I set the water bottle down on the counter, then I return to the dishwasher, grabbing the utensil basket. “All right. I’m going to go work out some more,” I say as I snag the forks and set them in a drawer. “Round up a few of the guys for some extra practice. Find a new hobby. Take up kayaking. I bet my contract permits that. Maybe woodworking. I already aced espresso-making. So I need something new anyway.”

“Relax, Carter. The best thing you can do in these situations is to acknowledge them. You did that already with Rachel. It defuses the awkwardness. If it’s still weighing on you tonight at her party, just make a joke, have a laugh, then move on for her sake. She’s probably way more embarrassed than you are. And then, focus on all the reasons you like being friends with her.”

That’s brilliant. I smack the counter like I’m nailing an answer on a quiz show. “She was my jigsaw puzzle club partner in high school,” I point out excitedly. “We could start a jigsaw puzzle club again. That’ll be friendship vibes for sure.”

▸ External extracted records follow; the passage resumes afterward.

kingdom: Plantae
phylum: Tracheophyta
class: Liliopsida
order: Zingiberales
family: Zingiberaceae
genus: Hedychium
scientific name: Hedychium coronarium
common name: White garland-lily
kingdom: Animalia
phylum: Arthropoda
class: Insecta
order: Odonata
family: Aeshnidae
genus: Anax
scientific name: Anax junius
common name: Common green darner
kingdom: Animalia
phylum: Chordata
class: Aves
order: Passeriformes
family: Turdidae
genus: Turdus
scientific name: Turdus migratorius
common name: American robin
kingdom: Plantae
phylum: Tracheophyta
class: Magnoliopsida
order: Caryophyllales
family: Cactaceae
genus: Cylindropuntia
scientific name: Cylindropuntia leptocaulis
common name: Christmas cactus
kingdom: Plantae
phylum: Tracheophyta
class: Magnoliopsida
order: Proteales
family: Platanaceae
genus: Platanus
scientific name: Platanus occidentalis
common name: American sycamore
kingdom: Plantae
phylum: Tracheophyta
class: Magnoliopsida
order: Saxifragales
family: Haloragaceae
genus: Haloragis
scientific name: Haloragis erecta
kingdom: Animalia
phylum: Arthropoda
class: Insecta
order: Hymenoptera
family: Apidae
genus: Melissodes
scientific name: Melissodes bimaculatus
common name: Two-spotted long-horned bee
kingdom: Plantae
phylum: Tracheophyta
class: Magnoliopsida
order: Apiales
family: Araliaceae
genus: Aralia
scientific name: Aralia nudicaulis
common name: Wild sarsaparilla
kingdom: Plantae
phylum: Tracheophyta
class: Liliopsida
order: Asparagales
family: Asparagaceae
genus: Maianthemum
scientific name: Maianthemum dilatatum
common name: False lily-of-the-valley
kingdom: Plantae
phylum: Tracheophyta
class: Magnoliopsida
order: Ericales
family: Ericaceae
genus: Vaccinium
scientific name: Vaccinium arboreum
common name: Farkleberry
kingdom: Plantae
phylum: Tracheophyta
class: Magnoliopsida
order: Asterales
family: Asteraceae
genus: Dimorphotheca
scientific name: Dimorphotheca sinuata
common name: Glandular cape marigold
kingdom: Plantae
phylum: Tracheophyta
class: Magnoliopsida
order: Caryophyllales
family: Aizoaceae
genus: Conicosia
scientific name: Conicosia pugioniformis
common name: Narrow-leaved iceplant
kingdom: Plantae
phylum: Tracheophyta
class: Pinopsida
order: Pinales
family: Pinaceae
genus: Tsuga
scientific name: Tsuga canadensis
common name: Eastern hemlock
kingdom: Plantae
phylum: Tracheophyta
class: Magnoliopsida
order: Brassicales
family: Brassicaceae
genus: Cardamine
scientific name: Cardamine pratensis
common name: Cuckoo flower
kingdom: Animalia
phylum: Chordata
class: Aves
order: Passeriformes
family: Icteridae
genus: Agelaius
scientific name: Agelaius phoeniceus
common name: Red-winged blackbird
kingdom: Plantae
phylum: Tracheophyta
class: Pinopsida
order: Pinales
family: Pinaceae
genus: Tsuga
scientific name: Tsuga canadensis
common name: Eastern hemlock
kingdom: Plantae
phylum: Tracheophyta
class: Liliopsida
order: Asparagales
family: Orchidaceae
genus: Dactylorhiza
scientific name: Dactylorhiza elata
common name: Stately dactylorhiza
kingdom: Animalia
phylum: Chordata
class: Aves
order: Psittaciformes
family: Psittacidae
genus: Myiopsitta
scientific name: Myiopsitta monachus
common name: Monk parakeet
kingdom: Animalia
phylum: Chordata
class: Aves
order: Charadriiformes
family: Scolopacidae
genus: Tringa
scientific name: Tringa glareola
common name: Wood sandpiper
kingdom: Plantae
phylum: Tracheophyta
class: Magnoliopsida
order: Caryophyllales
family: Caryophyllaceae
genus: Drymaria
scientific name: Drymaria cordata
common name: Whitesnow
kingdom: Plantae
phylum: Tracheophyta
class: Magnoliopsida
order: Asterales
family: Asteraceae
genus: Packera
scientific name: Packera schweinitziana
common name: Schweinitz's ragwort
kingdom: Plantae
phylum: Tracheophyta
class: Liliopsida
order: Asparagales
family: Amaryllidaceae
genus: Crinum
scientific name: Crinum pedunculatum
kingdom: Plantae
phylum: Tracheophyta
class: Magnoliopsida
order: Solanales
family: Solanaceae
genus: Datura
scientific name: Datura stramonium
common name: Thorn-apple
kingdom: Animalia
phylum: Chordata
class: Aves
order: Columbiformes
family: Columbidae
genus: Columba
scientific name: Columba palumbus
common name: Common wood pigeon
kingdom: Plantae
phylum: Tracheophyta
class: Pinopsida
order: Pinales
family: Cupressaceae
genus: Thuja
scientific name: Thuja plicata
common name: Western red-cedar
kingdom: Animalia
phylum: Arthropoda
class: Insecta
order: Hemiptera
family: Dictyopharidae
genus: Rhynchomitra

“Great. Maybe get her a puzzle before the party,” he says, then checks his watch. “My first client will be here soon. I need to go dispense paid wisdom.”

I point at the gleaming silver espresso machine. “Oh, I paid for that wisdom.”

“True,” he says with a smirk, then pushes back from the stool, standing. “But here’s some free advice for you. Try a Georgia O’Keeffe puzzle.”

I make a mental note as I put the spoons away. “New puzzle brand?”

“Yes, Carter. I keep up on puzzle brands,” he says dryly. Then he leaves for his office in the townhome next to mine.

I swivel away from the open drawer. I’ll finish putting these dishes away in twenty seconds. Just need to know more about this puzzle maker. Grabbing my phone from the counter, I google Georgia O’Keeffe.